The urllib.request module defines functions and classes which help in opening URLs (mostly HTTP) in a complex world — basic and digest authentication, redirections, cookies and more.

locale

The locale module opens access to the POSIX locale database and functionality. The POSIX locale mechanism allows programmers to deal with certain cultural issues in an application, without requiring the programmer to know all the specifics of each country where the software is executed.

The locale module is implemented on top of the _locale module, which in turn uses an ANSI C locale implementation if available.

tkinter

The tkinter package (“Tk interface”) is the standard Python interface to the Tk GUI toolkit. Both Tk and tkinter are available on most Unix platforms, as well as on Windows systems. (Tk itself is not part of Python; it is maintained at ActiveState.)

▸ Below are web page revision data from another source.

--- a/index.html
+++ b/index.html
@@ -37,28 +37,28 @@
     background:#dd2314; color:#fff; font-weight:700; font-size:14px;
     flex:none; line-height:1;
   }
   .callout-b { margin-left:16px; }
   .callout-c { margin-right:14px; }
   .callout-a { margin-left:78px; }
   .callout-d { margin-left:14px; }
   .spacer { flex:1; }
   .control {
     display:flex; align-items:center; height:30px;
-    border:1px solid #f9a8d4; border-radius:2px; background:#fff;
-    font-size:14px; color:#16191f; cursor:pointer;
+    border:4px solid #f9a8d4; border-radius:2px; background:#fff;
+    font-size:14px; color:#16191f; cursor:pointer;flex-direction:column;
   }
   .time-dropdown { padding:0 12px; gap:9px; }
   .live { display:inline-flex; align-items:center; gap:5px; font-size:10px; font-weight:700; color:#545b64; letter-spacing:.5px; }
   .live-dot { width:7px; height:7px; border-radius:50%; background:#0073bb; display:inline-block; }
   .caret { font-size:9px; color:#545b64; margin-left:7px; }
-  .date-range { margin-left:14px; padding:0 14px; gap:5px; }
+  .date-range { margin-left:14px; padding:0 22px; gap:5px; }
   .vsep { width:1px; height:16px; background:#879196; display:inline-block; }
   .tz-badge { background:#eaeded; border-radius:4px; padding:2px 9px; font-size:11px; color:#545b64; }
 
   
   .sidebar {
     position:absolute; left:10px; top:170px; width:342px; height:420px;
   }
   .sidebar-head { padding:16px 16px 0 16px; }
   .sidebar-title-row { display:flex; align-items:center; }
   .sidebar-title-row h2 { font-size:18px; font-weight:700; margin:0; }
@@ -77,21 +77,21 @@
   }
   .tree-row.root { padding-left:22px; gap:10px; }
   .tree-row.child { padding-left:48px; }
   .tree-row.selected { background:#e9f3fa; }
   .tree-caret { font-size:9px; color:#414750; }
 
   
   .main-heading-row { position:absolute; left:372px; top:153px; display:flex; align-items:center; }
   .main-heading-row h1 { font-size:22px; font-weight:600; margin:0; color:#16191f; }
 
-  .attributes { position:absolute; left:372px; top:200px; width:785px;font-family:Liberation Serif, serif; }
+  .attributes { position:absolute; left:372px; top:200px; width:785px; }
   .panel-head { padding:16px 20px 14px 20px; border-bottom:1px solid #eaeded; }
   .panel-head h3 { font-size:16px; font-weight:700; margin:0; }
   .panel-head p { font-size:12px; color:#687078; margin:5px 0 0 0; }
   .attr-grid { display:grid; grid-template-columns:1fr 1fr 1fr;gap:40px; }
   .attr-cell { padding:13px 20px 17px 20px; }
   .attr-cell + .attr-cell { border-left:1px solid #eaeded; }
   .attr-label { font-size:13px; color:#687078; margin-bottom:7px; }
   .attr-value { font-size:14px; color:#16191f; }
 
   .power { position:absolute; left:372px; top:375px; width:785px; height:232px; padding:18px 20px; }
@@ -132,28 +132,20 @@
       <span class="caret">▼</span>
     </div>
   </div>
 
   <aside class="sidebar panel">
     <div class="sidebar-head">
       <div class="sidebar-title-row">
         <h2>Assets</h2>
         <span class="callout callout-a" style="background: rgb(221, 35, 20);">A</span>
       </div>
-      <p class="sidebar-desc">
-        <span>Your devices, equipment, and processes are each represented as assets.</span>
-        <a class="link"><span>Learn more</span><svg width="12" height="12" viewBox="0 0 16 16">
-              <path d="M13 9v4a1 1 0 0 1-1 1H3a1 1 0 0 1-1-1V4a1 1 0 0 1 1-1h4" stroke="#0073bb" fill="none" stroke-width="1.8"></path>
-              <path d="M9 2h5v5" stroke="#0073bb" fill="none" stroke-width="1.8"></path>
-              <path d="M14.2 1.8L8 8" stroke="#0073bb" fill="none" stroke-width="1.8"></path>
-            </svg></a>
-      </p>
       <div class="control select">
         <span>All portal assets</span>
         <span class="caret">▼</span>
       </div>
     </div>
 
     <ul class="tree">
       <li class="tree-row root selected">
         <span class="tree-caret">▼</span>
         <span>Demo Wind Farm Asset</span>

Running python -m tkinter from the command line should open a window demonstrating a simple Tk interface, letting you know that tkinter is properly installed on your system, and also showing what version of Tcl/Tk is installed, so you can read the Tcl/Tk documentation specific to that version.

pydoc

The pydoc module automatically generates documentation from Python modules. The documentation can be presented as pages of text on the console, served to a Web browser, or saved to HTML files.

pdb

The module pdb defines an interactive source code debugger for Python programs. It supports setting (conditional) breakpoints and single stepping at the source line level, inspection of stack frames, source code listing, and evaluation of arbitrary Python code in the context of any stack frame. It also supports post-mortem debugging and can be called under program control.

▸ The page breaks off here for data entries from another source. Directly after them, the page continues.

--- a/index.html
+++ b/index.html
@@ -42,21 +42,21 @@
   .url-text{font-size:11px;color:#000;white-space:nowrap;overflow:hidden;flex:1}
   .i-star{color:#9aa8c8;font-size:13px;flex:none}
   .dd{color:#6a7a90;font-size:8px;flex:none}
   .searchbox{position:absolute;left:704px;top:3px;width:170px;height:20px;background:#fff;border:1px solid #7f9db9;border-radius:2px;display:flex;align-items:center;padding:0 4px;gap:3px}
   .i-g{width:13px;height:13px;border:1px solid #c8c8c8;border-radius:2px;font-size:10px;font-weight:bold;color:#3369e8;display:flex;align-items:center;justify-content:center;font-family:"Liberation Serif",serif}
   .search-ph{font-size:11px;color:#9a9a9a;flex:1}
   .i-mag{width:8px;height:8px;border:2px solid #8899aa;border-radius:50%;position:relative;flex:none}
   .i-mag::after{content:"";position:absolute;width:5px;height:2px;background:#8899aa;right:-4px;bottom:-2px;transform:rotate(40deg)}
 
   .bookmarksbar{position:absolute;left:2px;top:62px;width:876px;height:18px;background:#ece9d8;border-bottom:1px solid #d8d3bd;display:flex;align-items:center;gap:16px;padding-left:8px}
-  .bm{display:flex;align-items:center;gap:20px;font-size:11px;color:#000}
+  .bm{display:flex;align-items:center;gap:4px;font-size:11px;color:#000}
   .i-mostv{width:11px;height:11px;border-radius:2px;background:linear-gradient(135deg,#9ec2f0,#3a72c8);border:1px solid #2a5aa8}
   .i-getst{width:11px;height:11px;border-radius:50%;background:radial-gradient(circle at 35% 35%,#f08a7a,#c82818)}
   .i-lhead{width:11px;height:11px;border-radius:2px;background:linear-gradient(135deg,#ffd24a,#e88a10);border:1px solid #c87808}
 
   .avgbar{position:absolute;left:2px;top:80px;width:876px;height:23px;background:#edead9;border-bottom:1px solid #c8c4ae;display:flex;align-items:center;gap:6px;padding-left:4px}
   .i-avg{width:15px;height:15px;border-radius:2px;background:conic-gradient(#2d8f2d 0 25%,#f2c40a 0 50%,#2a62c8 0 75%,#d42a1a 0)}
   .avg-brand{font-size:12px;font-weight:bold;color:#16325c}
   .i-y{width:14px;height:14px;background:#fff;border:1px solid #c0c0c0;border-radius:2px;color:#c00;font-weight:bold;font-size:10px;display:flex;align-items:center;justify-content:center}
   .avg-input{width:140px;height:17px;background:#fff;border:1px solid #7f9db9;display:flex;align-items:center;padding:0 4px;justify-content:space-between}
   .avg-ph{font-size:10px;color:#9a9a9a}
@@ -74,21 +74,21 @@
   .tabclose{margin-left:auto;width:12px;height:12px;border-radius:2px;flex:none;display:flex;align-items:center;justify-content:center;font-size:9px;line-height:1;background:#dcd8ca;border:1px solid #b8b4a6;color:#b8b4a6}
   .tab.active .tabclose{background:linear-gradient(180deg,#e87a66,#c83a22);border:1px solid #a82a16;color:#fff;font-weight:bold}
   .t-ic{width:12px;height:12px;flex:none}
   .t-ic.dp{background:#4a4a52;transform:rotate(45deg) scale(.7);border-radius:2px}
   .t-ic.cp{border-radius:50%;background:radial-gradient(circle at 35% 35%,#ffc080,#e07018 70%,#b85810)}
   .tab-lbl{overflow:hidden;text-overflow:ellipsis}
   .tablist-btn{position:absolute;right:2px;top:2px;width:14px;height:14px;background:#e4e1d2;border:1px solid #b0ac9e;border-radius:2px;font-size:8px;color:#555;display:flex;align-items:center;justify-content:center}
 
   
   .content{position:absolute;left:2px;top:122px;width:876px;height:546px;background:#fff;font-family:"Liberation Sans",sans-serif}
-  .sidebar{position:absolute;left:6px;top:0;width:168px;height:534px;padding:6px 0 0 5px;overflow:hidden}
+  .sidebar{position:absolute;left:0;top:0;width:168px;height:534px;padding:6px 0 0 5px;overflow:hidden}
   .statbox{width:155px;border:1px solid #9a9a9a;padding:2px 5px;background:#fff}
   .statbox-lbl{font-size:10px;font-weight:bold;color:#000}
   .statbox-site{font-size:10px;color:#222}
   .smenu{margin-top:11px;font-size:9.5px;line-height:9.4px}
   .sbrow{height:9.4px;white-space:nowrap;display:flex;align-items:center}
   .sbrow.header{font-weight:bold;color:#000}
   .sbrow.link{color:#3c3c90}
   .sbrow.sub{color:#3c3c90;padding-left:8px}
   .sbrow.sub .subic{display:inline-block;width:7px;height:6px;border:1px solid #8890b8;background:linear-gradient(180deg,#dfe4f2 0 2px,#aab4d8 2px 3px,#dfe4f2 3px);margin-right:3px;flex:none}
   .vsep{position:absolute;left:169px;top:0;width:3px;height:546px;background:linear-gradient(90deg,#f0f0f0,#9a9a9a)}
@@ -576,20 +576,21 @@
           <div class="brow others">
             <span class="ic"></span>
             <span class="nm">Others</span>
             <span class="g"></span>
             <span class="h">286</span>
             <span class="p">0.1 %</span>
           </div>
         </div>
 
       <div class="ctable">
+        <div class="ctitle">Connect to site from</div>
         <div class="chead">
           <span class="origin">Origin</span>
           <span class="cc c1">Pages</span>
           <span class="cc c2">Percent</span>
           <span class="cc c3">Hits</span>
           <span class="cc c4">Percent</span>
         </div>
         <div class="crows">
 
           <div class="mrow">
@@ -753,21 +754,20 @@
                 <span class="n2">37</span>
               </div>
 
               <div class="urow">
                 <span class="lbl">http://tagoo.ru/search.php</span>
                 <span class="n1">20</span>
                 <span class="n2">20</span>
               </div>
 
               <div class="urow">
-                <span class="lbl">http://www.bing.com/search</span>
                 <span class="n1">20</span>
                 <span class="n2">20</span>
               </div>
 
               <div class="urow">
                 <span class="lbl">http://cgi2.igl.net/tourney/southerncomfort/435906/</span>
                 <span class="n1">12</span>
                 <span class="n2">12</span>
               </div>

The debugger is extensible – it is actually defined as the class Pdb. This is currently undocumented but easily understood by reading the source. The extension interface uses the modules bdb and cmd.

The debugger’s prompt is (Pdb).

distutils

The distutils package provides support for building and installing additional modules into a Python installation. The new modules may be either 100%-pure Python, or may be extension modules written in C, or may be collections of Python packages which include modules coded in both Python and C.

sys

This module provides access to some variables used or maintained by the interpreter and to functions that interact strongly with the interpreter. It is always available.

contextlib

This module provides utilities for common tasks involving the with statement. For more information see also Context Manager Types and With Statement Context Managers.

inspect

The inspect module provides several useful functions to help get information about live objects such as modules, classes, methods, functions, tracebacks, frame objects, and code objects. For example, it can help you examine the contents of a class, retrieve the source code of a method, extract and format the argument list for a function, or get all the information you need to display a detailed traceback.

There are four main kinds of services provided by this module: type checking, getting source code, inspecting classes and functions, and examining the interpreter stack.

importlib

The purpose of the importlib package is two-fold. One is to provide the implementation of the import statement (and thus, by extension, the import() function) in Python source code. This provides an implementation of import which is portable to any Python interpreter. This also provides an implementation which is easier to comprehend than one implemented in a programming language other than Python.

Two, the components to implement import are exposed in this package, making it easier for users to create their own custom objects (known generically as an importer) to participate in the import process.